The first line of the data below and every line after it, through the one with "Points | Barriers", must be transcribed without change.

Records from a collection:

-=-=-

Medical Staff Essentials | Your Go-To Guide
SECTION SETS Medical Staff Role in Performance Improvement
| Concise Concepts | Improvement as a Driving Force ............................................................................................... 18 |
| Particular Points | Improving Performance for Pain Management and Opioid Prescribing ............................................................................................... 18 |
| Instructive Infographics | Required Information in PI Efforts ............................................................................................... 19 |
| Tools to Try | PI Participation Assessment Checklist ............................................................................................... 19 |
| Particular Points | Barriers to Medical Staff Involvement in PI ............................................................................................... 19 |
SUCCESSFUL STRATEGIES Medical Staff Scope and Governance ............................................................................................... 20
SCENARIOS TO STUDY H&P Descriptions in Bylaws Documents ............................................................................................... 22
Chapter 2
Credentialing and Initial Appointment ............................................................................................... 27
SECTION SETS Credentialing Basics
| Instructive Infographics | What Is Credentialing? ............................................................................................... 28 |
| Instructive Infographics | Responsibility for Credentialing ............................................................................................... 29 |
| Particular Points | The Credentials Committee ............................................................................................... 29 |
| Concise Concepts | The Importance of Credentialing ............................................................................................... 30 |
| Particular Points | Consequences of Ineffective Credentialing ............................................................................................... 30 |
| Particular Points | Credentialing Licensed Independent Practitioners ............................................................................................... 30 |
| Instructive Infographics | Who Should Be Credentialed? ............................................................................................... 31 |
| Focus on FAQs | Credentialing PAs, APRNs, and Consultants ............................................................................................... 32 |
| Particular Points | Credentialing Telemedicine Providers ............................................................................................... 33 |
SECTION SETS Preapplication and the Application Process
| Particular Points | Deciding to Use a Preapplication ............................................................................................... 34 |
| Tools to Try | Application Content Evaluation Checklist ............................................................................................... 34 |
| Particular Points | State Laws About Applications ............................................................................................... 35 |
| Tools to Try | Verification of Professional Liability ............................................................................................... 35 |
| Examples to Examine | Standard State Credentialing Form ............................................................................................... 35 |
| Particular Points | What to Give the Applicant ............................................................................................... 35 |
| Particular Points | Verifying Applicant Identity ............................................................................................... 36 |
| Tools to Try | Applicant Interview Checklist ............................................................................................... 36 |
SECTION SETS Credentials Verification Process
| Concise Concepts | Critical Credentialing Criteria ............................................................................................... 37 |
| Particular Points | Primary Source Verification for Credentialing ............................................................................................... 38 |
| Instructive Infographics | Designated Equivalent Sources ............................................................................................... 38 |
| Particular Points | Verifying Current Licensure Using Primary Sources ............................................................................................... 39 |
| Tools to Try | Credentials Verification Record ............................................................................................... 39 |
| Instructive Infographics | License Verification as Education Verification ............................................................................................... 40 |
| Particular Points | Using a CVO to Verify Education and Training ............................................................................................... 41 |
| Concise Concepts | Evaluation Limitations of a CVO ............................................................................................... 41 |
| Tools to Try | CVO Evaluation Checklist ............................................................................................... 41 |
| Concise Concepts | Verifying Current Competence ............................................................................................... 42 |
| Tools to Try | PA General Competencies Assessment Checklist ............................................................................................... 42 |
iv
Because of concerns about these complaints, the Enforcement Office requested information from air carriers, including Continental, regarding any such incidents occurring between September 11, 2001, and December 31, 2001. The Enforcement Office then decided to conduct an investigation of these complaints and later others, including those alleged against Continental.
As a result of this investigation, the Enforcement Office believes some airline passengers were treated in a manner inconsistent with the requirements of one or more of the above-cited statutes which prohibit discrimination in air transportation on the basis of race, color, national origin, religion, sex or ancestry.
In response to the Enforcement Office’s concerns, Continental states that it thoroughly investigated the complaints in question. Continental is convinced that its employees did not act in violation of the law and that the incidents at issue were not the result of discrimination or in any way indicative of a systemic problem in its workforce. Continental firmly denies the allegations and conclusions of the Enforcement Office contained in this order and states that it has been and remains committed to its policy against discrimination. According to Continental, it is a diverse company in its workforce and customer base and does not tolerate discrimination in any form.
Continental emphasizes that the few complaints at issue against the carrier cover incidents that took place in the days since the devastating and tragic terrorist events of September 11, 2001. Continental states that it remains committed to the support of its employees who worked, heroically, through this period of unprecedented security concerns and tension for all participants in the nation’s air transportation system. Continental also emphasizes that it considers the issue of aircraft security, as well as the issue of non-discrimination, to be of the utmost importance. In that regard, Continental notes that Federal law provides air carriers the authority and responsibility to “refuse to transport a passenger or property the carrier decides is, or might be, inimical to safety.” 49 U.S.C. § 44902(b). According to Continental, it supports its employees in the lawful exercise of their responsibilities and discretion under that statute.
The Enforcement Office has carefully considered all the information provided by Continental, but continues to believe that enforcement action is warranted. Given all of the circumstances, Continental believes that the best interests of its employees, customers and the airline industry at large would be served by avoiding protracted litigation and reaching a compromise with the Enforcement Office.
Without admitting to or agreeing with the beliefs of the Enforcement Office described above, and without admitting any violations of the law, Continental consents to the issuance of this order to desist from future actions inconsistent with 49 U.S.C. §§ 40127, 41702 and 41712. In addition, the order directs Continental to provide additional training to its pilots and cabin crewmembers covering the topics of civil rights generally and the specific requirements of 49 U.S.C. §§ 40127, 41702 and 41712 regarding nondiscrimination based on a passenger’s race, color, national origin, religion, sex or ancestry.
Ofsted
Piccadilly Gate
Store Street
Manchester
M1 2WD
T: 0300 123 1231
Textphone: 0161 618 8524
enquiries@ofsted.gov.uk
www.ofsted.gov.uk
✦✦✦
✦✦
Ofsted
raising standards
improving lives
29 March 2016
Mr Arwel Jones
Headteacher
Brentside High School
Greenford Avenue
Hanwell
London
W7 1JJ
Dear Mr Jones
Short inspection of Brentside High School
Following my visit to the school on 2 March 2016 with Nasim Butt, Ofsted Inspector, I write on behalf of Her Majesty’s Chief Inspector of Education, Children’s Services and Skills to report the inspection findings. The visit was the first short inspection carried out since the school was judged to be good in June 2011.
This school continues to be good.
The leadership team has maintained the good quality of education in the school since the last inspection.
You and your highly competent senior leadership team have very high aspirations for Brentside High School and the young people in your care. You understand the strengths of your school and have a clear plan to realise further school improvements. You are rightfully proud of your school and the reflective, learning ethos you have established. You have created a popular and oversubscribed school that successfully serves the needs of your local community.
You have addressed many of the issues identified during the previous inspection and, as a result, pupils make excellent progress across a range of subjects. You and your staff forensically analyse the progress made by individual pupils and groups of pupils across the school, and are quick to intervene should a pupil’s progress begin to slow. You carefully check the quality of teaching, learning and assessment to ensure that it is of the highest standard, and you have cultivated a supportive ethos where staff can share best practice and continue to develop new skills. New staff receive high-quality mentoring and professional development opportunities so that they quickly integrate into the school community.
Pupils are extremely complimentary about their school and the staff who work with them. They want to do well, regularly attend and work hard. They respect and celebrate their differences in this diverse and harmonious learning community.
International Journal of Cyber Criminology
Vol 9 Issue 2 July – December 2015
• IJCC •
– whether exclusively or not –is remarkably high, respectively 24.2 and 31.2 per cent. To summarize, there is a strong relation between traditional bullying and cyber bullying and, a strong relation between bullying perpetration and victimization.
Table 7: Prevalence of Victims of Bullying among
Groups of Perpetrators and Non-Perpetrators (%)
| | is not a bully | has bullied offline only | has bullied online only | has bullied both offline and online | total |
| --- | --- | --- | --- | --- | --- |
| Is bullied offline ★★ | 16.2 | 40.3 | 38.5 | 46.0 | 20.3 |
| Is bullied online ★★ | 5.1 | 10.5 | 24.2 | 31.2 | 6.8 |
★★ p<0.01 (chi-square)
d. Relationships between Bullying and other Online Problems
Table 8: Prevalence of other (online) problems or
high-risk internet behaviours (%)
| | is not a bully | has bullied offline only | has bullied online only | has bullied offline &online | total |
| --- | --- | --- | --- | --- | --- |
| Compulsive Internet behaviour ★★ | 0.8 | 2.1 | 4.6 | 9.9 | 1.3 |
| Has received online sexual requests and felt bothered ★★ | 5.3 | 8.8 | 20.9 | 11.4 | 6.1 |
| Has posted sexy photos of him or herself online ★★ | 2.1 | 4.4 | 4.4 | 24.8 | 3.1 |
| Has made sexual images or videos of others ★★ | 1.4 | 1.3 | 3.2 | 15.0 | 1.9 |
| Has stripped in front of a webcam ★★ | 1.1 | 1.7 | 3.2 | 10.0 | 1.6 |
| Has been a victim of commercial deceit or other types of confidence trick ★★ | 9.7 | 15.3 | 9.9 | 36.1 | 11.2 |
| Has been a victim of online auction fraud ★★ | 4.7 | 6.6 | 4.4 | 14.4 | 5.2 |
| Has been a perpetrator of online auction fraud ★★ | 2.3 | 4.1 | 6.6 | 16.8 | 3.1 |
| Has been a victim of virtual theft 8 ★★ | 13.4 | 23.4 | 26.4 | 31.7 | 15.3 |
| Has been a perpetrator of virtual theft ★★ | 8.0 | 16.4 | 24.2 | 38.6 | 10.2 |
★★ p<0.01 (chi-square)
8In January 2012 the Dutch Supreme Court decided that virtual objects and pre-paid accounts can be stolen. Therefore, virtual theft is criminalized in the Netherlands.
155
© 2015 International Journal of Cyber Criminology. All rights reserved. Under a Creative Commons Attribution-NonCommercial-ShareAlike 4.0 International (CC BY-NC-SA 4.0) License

-=-=-

RESULT:
Medical Staff Essentials | Your Go-To Guide
SECTION SETS Medical Staff Role in Performance Improvement
| Concise Concepts | Improvement as a Driving Force ............................................................................................... 18 |
| Particular Points | Improving Performance for Pain Management and Opioid Prescribing ............................................................................................... 18 |
| Instructive Infographics | Required Information in PI Efforts ............................................................................................... 19 |
| Tools to Try | PI Participation Assessment Checklist ............................................................................................... 19 |
| Particular Points | Barriers to Medical Staff Involvement in PI ............................................................................................... 19 |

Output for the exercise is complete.